Task requirements:
1/ Answer these questions from the forum thread below.
(a) According to Ben White, who could never bring himself to write a sequel to The Princess Bride?
(b) How long did dmburnett take to finish the rough draft of one of their novels?
(c) What does Joseph Robert Lewis say he would sign up for?
2/ From the forum thread below, copy everything from "## Ben White" down to "so universally adored." word for word.

[Text passage]

Also, the very nature of an author's personality, how much tedium they might add to their own work on account of perfectionism and the like, or how much they can just power through words, obviously adds or takes from the time it takes for them to write a completed work.


----------



## Ben White (Feb 11, 2011)

Joseph Robert Lewis said:


> I wonder if a great literary author is somehow hampered by their success. As in, after they realize that their first novel is "great" in the minds of the world, that knowledge somehow erodes their confidence that they can duplicate or surpass their own success. They become so afraid of failing to live up to everyone's expectations that they give up.
> 
> If that's the price of great success, sign me up for a lifetime of mediocre acclaim!


Hear, hear! I'm reminded of William Goldman, who could never bring himself to write a sequel to The Princess Bride because the original was just so universally adored.


----------



## dmburnett (Feb 4, 2011)

For me, it depends much more on the story.  For one of my novels, I finished the rough draft in a weekend, but there was another of my stories that took years to even get the rough draft down and another 6 months or so to get the final draft done.  Some stories just seem to come easy while others are difficult to get just right and take time.

[/Text passage]
[Data]

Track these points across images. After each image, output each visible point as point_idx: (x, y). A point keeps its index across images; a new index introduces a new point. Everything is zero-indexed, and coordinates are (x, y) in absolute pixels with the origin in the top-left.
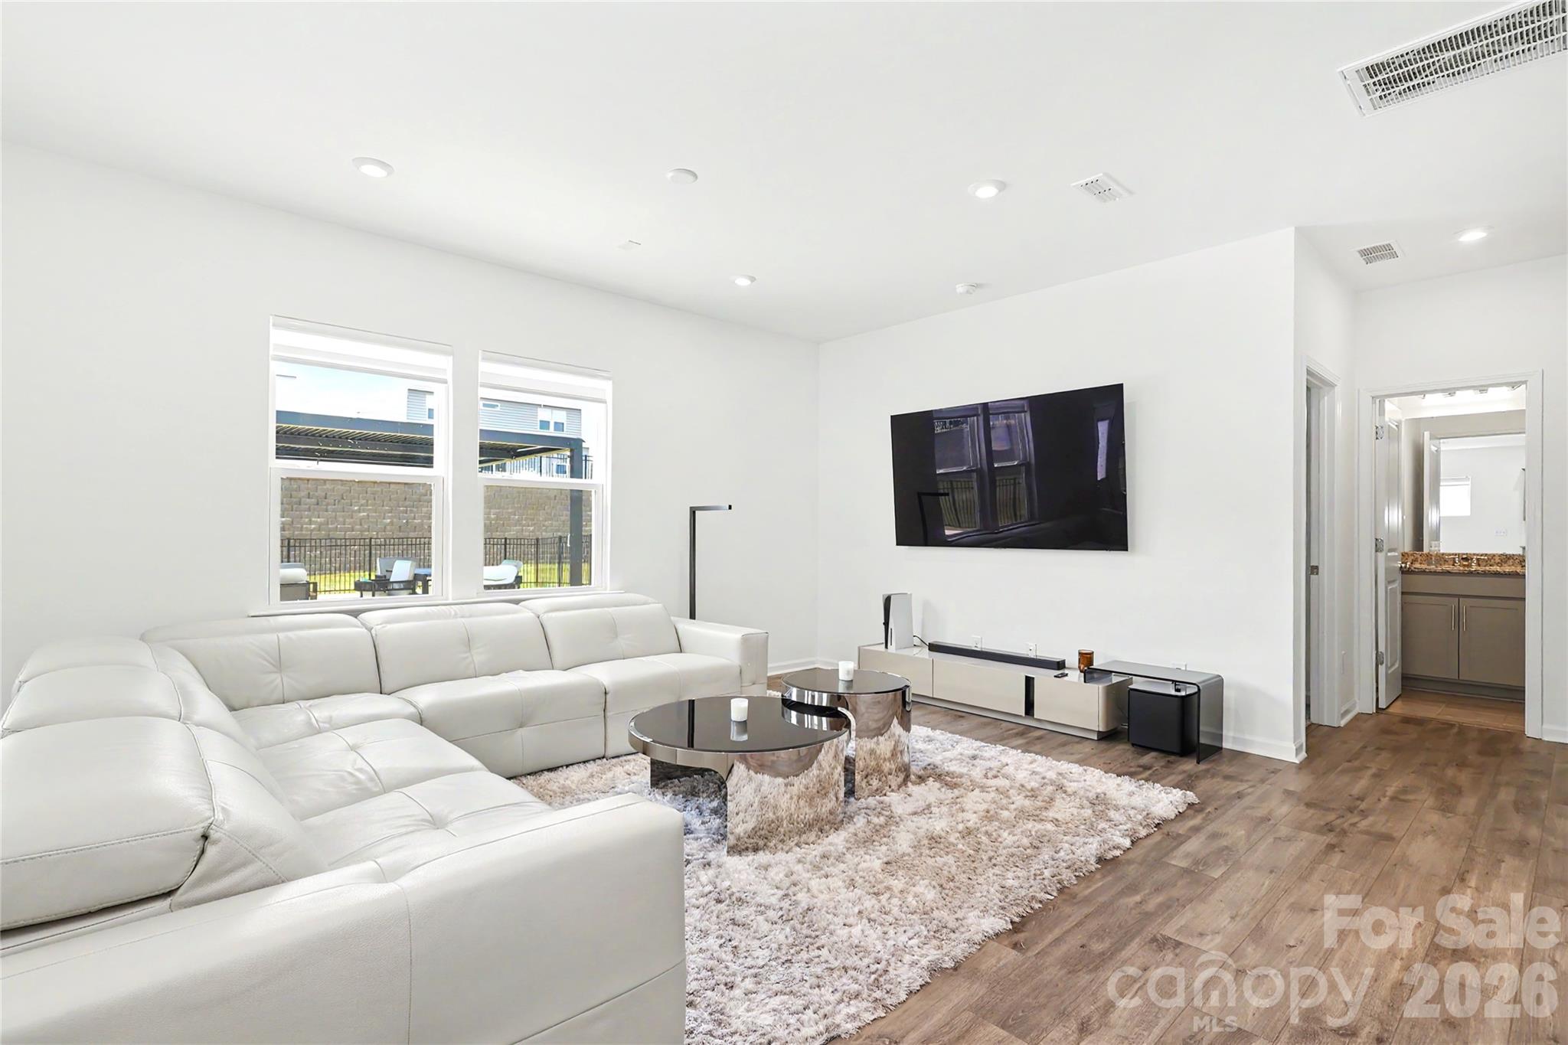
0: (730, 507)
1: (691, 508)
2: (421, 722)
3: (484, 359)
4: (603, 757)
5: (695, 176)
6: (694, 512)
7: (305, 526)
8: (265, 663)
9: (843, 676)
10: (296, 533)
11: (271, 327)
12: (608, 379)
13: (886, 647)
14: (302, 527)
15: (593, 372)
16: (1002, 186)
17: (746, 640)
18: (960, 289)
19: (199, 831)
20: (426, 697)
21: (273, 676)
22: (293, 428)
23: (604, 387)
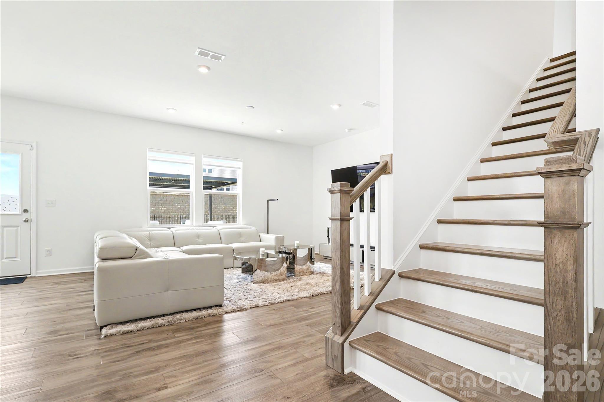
0: (278, 200)
1: (267, 200)
2: (183, 252)
3: (204, 157)
4: (233, 268)
5: (254, 108)
6: (268, 201)
7: (160, 211)
8: (146, 239)
9: (296, 245)
10: (157, 213)
11: (147, 152)
12: (242, 161)
13: (328, 244)
14: (159, 211)
15: (237, 159)
16: (340, 105)
17: (277, 238)
18: (347, 130)
19: (136, 248)
20: (185, 248)
21: (148, 242)
22: (154, 178)
23: (240, 164)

[/Data]

Solutions to the exercise:
1/
(a) William Goldman
(b) A weekend
(c) A lifetime of mediocre acclaim

2/
## Ben White (Feb 11, 2011)

Joseph Robert Lewis said:


> I wonder if a great literary author is somehow hampered by their success. As in, after they realize that their first novel is "great" in the minds of the world, that knowledge somehow erodes their confidence that they can duplicate or surpass their own success. They become so afraid of failing to live up to everyone's expectations that they give up.
> 
> If that's the price of great success, sign me up for a lifetime of mediocre acclaim!


Hear, hear! I'm reminded of William Goldman, who could never bring himself to write a sequel to The Princess Bride because the original was just so universally adored.